Женя Маркер - Курсанты. Путь к звёздам
Всех нападавших бойцов и дембелей отправили на материк, а меня отстранили от должности за «неправомерное применение оружия». Самое ужасное, не этих головорезов, объявили уголовниками, а мне пришили выстрел из моего же пистолета и возбудили уголовное дело. Якобы, я стал первым стрелять. Все с ног на голову перевернули эти следователи. Как доставили на материк, то прямо в военной форме сразу посадили в камеру. Дознание длилось больше месяца, а следователи прямо называли предполагаемый срок отсидки – 7 лет тюрьмы. Никто из них не верил в то, что солдаты метали в меня нож. Утверждали, что драку затеял я, и, по версии следствия, стрелял в бойцов тоже я. Командир батальона лично приехал и распинался, что если его снимут из-за этого ЧП с должности, он надолго посадит меня на нары. В итоге появилось два тома уголовного дела, и речь пошла о назначении суда.

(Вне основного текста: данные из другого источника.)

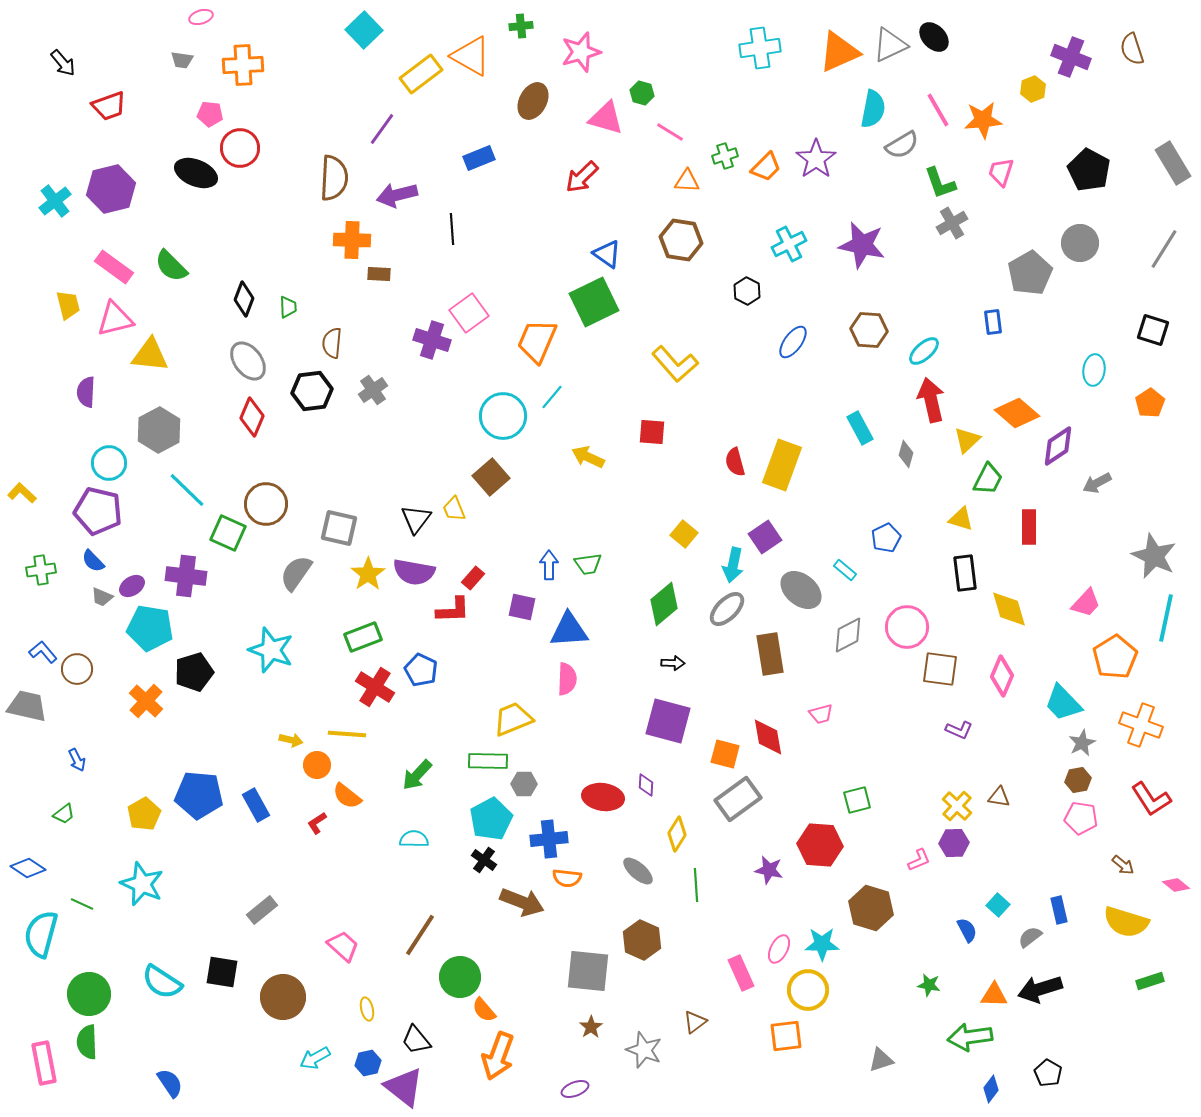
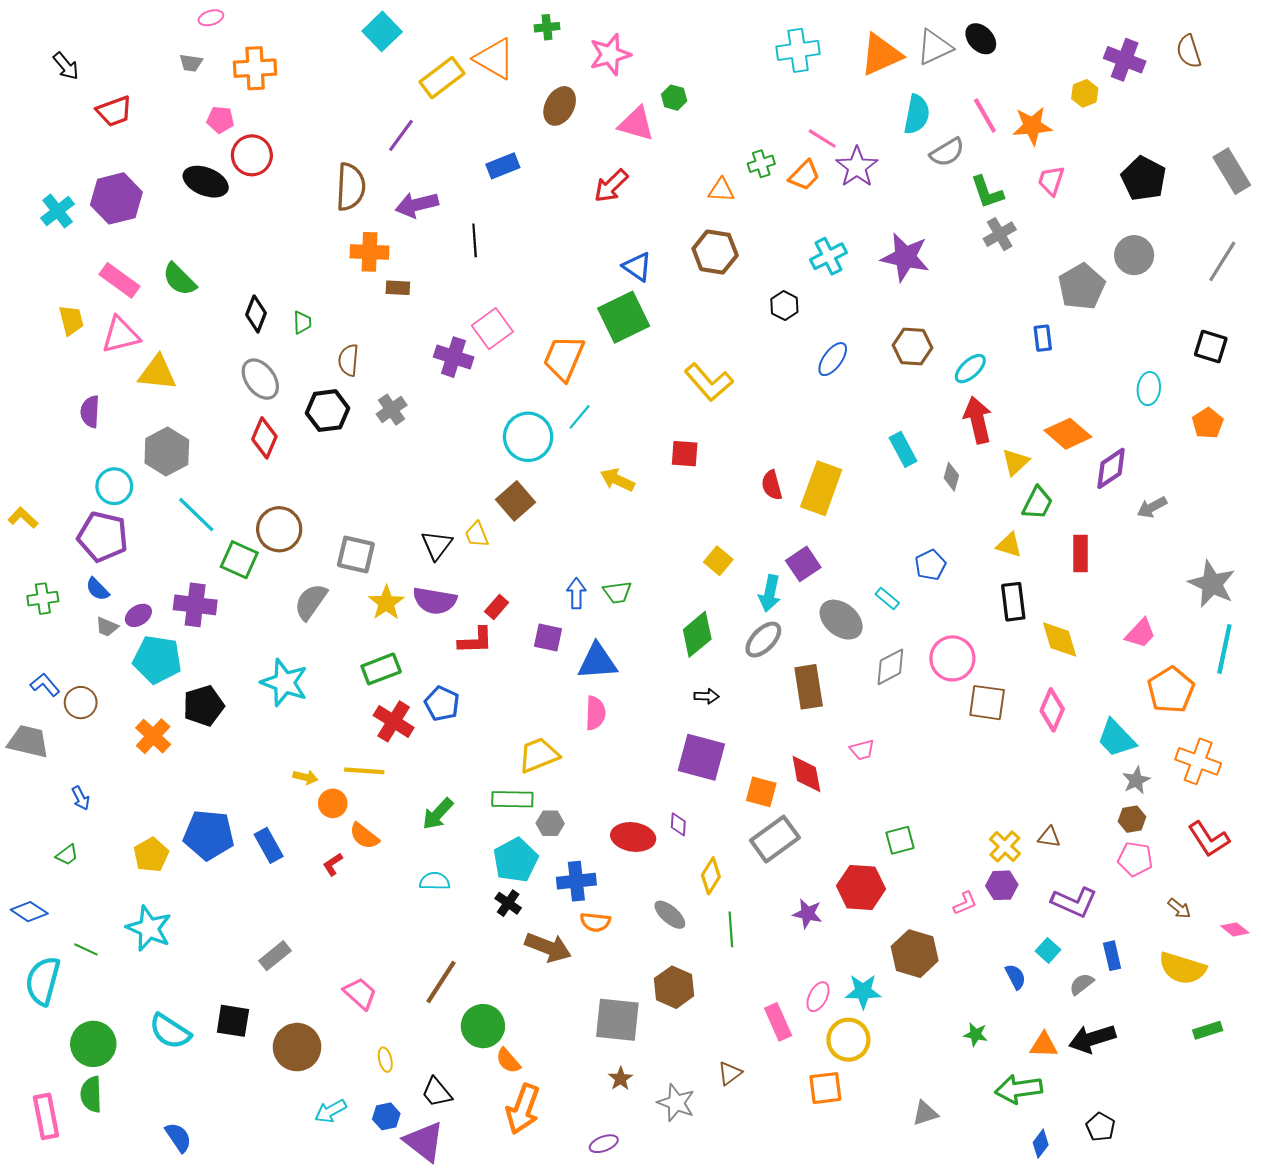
pink line: (670, 132) -> (822, 139), moved
purple L-shape: (959, 730) -> (1074, 902), moved, size x1.6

Рана от ножа на шее долго не затягивалась, гноилась, и меня госпитализировали. Там же лечились мои бойцы. «Магаданский» как-то заглянул в палату на своих костылях, и издевался, что я сам попаду в тюрьму, а не он с дембелями.
От безысходности я написал письмо в ЦК КПСС, и без всякой огласки отправил его в Москву. В послании подробно описал ситуацию, просил справедливого и объективного расследования.
Не поверите, через неделю прибежал ко мне в палату взмыленный начальник штаба бригады. Сует мое личное дело, и орет: «Быстро выписывайся, и дуй в аэропорт! Борт на Москву ждет!»
В той же лейтенантской форме, в которой я сидел на нарах, меня посадили на борт АН-26 и отправили в столицу. Из аэропорта прямо с трапа самолёта на «уазике» доставили в Подмосковье. В Главкомате ПВО привели в кабинет начальника радиотехнических войск ПВО генерал-лейтенанта Берегового.
Брат знаменитого космонавта, для начала, меня обматерил. Чем старше попадался мне армейский начальник, тем виртуознее он владел ненормативной лексикой. «Как ты мог, убийца, стрелять в солдата?! – причитал он. – Ведь они же наши дети!!!»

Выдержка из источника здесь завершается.